In the images, declared to represent the four seasons, Blatrix has abstracted this original motif until it becomes entirely unrecognizable. Summer, for instance, is represented by an image of the so-called Grumpy Cat, the feline superstar that has become an internet meme sensation and that happens to have died in summertime. Winter is represented by another
famous meme, this one based on the widelymocked “ugly-crying face” of the US-American teen TV series Dawson’s Creek’s lead character, whose visage crumples with emotion when he is abandoned by his girlfriend (in winter, of course). The associations between the other seasons and the images meant to portray them are even more tenuous and personal. Yet it
isn’t coincidental that Grumpy Cat looks disapprovingly at the depiction of Pharmaceutical giant F. Hoffmann-La Roche AG’s Roche Tower (spring), and that an emotionally charged crying face is positioned opposite the tender image of a mother and her child (autumn). Rather, it points to narrative threads linking each element according to the idiosyncratic semantic structure that is the artist’s mind.

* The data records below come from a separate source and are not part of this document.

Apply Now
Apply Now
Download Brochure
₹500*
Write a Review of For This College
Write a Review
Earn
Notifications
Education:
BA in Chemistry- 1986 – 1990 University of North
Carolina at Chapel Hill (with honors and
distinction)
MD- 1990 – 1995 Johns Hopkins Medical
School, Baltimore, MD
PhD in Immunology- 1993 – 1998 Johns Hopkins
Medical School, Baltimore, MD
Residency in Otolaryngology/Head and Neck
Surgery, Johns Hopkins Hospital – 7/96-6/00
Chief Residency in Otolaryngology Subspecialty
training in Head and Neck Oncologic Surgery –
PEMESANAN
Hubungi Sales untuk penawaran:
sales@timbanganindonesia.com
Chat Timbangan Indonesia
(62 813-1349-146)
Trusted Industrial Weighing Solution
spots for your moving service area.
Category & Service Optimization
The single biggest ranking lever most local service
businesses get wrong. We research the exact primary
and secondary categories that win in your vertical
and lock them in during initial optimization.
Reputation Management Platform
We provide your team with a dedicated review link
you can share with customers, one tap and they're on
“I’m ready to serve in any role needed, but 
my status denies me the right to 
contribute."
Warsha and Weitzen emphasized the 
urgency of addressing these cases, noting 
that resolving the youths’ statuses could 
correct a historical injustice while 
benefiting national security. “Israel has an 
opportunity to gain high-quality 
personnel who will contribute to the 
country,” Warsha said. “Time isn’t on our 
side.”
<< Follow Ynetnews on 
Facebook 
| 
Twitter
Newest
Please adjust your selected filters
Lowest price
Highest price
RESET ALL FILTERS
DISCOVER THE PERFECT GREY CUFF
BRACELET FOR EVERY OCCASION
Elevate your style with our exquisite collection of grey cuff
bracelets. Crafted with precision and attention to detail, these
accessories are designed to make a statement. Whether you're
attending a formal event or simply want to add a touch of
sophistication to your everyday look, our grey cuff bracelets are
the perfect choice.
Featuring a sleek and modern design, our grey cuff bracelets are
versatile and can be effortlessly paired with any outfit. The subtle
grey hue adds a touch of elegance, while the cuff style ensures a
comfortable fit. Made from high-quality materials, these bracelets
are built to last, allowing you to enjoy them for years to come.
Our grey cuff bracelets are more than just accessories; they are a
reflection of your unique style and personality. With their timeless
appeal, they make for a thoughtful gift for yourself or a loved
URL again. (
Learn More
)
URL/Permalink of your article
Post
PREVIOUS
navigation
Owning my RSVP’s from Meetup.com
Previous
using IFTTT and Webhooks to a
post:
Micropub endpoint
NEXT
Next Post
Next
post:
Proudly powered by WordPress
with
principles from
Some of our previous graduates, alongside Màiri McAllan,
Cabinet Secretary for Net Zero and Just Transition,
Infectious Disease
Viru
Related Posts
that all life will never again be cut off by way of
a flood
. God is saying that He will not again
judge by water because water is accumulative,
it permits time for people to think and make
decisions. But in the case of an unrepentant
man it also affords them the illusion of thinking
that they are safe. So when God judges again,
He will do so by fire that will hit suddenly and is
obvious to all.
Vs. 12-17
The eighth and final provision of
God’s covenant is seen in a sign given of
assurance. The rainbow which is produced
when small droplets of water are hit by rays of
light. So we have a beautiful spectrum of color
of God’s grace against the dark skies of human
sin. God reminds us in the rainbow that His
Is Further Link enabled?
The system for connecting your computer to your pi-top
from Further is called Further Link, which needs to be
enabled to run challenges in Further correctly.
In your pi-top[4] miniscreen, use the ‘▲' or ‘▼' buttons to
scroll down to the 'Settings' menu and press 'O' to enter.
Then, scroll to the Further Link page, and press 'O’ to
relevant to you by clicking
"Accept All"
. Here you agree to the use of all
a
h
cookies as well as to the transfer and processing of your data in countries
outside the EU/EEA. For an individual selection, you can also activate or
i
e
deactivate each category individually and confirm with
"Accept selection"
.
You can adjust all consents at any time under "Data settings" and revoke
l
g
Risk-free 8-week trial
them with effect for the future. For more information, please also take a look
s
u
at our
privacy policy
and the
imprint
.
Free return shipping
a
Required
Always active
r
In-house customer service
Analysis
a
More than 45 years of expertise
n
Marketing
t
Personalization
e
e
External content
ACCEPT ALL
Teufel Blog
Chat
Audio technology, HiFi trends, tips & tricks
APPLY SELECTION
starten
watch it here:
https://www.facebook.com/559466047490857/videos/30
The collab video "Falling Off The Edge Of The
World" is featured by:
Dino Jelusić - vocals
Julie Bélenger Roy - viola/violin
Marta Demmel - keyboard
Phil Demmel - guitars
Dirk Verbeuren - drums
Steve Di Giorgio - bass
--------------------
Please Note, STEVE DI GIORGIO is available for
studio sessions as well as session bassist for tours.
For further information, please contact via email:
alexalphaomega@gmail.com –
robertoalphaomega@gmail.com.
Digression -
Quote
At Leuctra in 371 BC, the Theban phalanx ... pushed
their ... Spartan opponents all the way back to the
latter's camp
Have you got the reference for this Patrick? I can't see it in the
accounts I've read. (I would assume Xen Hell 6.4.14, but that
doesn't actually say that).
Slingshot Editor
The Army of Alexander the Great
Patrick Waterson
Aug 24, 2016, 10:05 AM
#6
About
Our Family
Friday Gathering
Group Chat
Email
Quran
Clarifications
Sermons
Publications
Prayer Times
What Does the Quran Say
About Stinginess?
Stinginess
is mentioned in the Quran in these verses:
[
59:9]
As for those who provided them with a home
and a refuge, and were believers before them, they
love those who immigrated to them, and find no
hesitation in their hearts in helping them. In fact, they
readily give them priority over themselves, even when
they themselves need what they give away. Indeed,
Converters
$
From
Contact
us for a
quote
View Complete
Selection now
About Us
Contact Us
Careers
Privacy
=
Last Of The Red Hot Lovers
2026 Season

“Imagine minimalism falling in love with surrealism”: It was thusly that Blatrix’s work was once aptly described, the writer adding, “It can only end tragically.” So, it is. As if in anticipation of precisely such a trajectory, the artist has set up a tiny, crude effigy of himself in a corner of the exhibition. There sits a Starbucks apron, swaddled up to form a pathetic body, with a tennis ball as its head, its face scribbled with a single tear, almost emoji-like, intimating that Blatrix is there, watching it
all, resignedly. As a visitor, you cannot access the exhibition’s very last space. You can only take it in partially, looking past the wall-like obstacle the artist has erected. From this vantage point, with a remix of a snippet from the soulful 1960s Ben E. King song Stand By Me playing on repeat, you also finally get to see a real season, perhaps with rain and snow, taking place outside the institution’s window located across the room.

The combination of elements, their sparseness in the space and taut tension between them, attempts to convey the tragic emotional charge of a world in which being able to experience the changing seasons will soon be a thing of the past. But none of this is explicit, even less is it proclamative or strategic. Instead, the artist invites you—us all—into a peculiar universe where he mysteriously instills things with emotion and provokes our capacity to feel and connect to objects and people around us. To ask what any of it means is perhaps the wrong question. Confronted by Blatrix’s art, the pertinent question is what it means to us.

Camille Blatrix was born in 1984 in Paris, where he lives and works.